↓
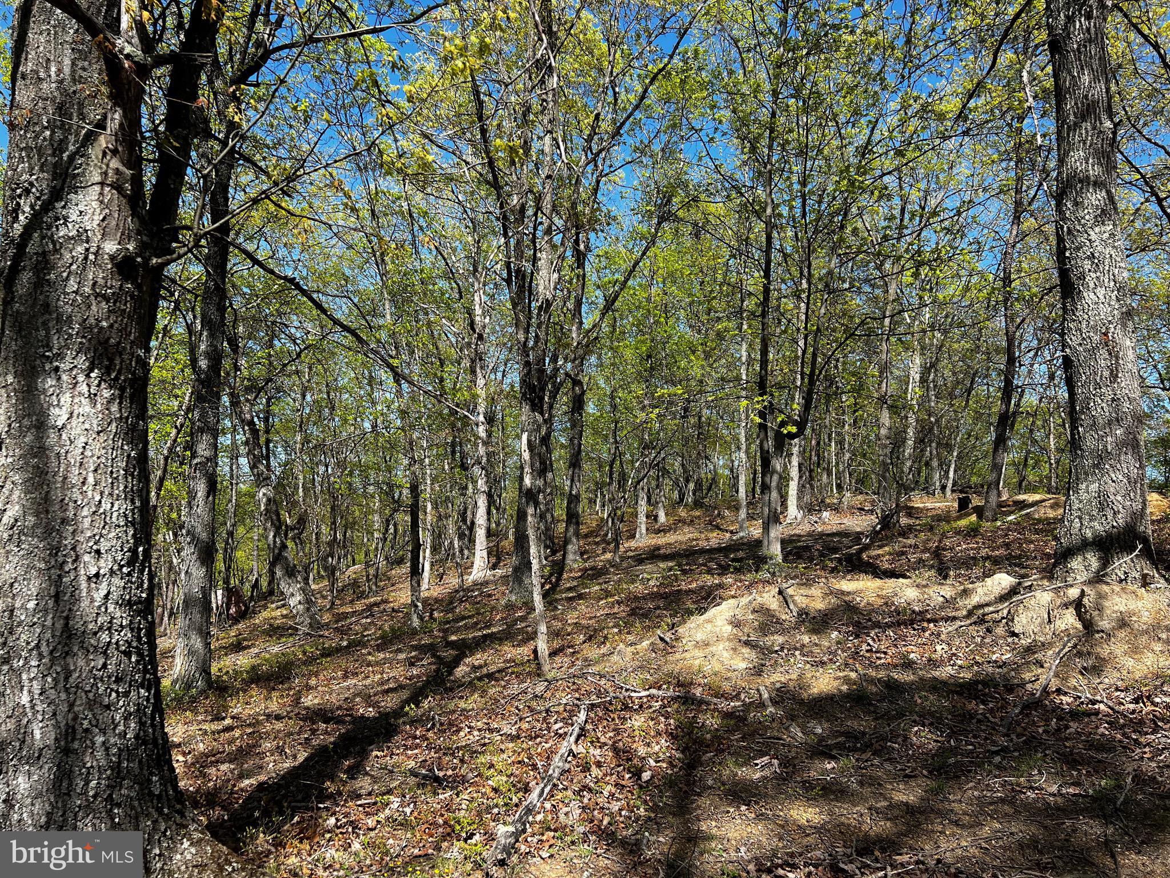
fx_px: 879
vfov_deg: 53.1
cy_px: 439
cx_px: 585
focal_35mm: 26
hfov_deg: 67.3
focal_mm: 5.7
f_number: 1.5
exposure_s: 1/1972
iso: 50
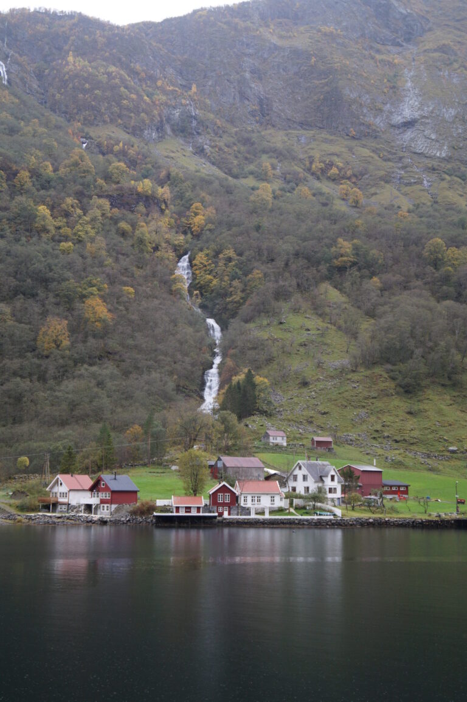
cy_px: 351
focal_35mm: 42
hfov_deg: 31.9
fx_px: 818
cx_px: 234
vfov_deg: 46.4
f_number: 4
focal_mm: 28
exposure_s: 1/160
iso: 320
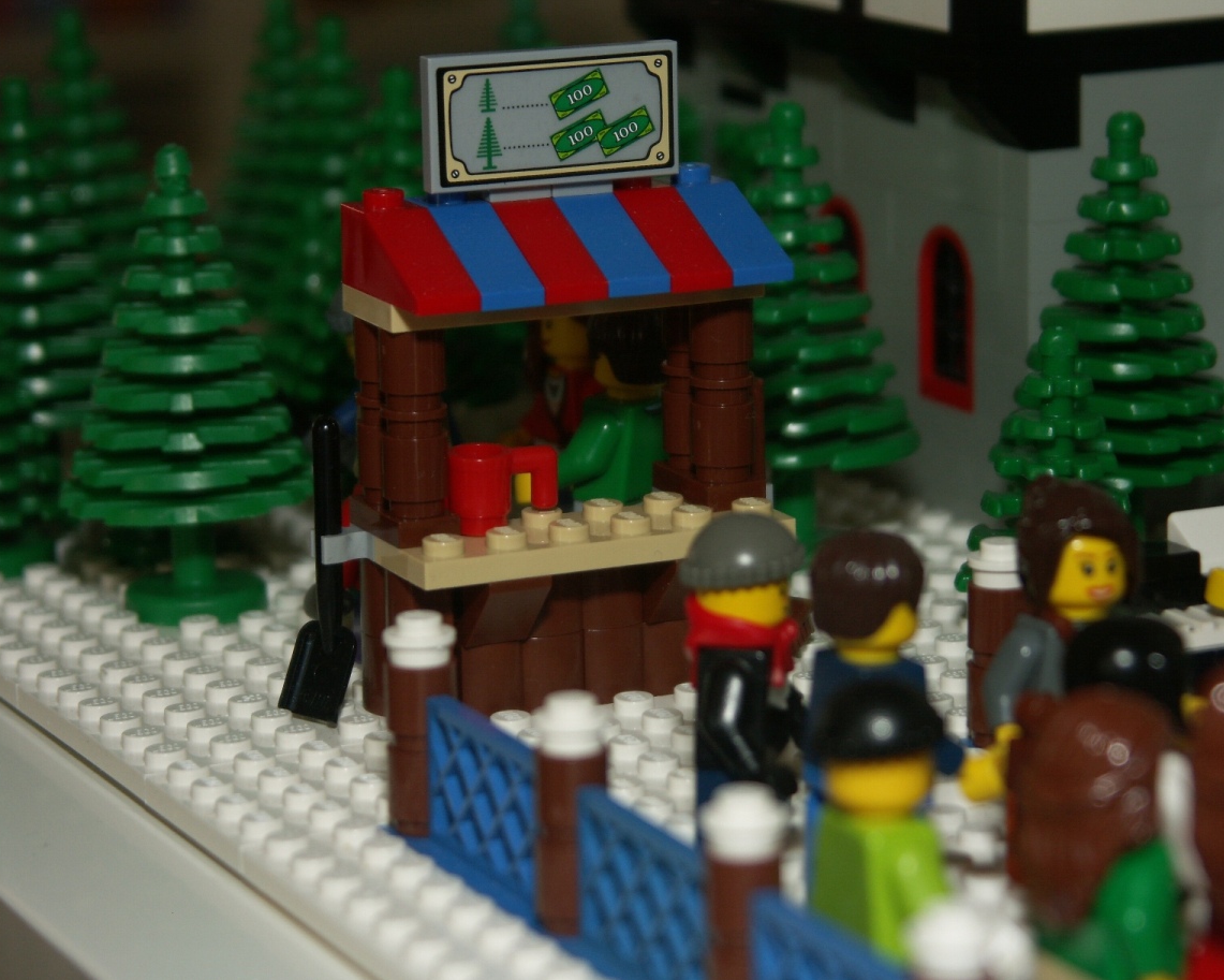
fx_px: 4818
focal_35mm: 133
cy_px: 491
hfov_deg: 14.5
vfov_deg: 11.6
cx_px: 653
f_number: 3.2
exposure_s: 1/125
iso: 100
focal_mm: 32.34
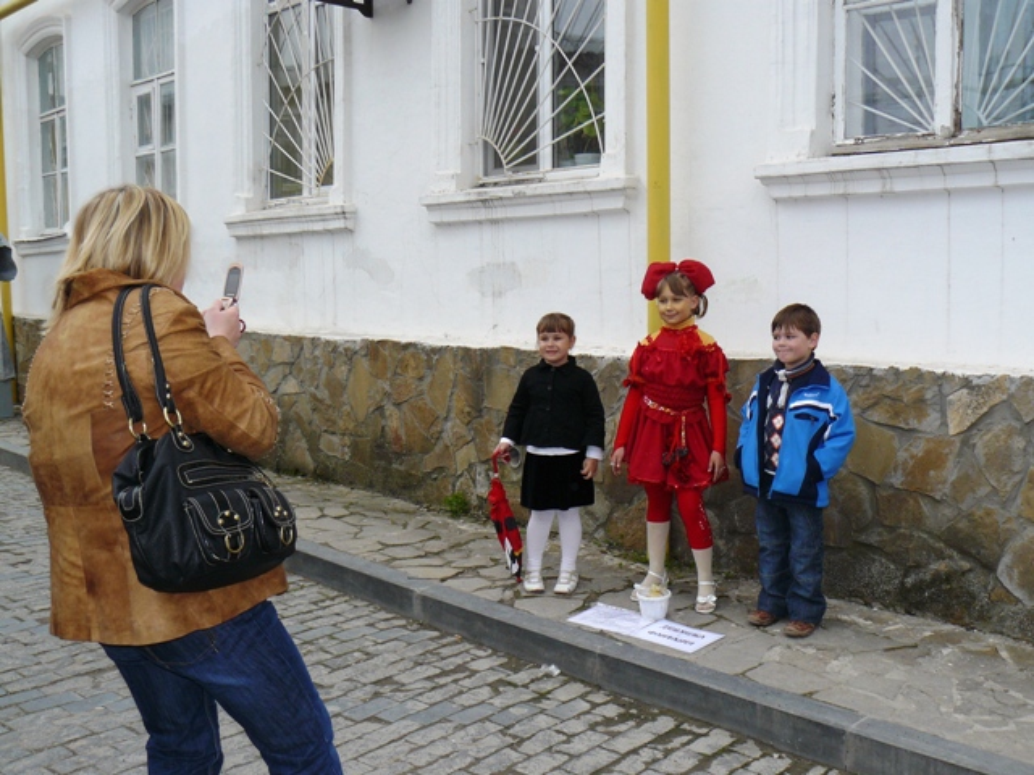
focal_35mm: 36
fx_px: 1075
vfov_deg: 39.7
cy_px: 388
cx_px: 517
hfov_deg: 51.4
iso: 100
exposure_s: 1/200
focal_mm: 6
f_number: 4
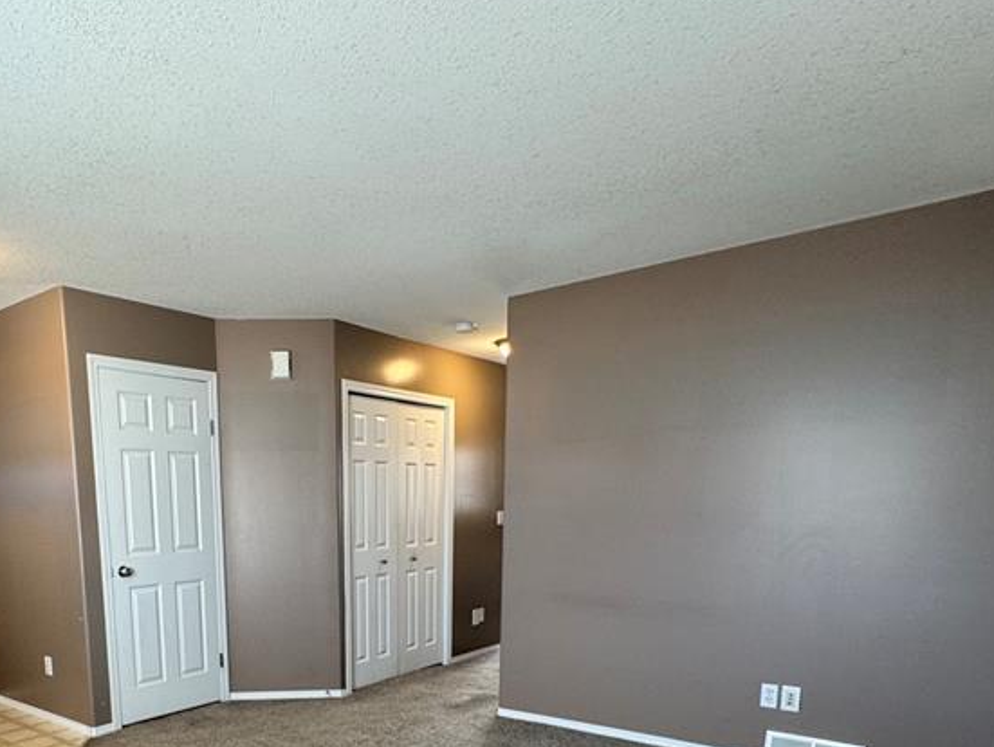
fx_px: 747
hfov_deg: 65.4
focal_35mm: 26
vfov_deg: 48.8
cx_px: 327
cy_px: 639
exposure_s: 1/60
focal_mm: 2.22
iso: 160
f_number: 2.2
↑
▸ PROBLEM TO WORK ON
Word for word, write out each of the records, but not the pictures.

▸ SOLUTION FOR THIS PROBLEM
fx_px: 879
vfov_deg: 53.1
cy_px: 439
cx_px: 585
focal_35mm: 26
hfov_deg: 67.3
focal_mm: 5.7
f_number: 1.5
exposure_s: 1/1972
iso: 50
cy_px: 351
focal_35mm: 42
hfov_deg: 31.9
fx_px: 818
cx_px: 234
vfov_deg: 46.4
f_number: 4
focal_mm: 28
exposure_s: 1/160
iso: 320
fx_px: 4818
focal_35mm: 133
cy_px: 491
hfov_deg: 14.5
vfov_deg: 11.6
cx_px: 653
f_number: 3.2
exposure_s: 1/125
iso: 100
focal_mm: 32.34
focal_35mm: 36
fx_px: 1075
vfov_deg: 39.7
cy_px: 388
cx_px: 517
hfov_deg: 51.4
iso: 100
exposure_s: 1/200
focal_mm: 6
f_number: 4
fx_px: 747
hfov_deg: 65.4
focal_35mm: 26
vfov_deg: 48.8
cx_px: 327
cy_px: 639
exposure_s: 1/60
focal_mm: 2.22
iso: 160
f_number: 2.2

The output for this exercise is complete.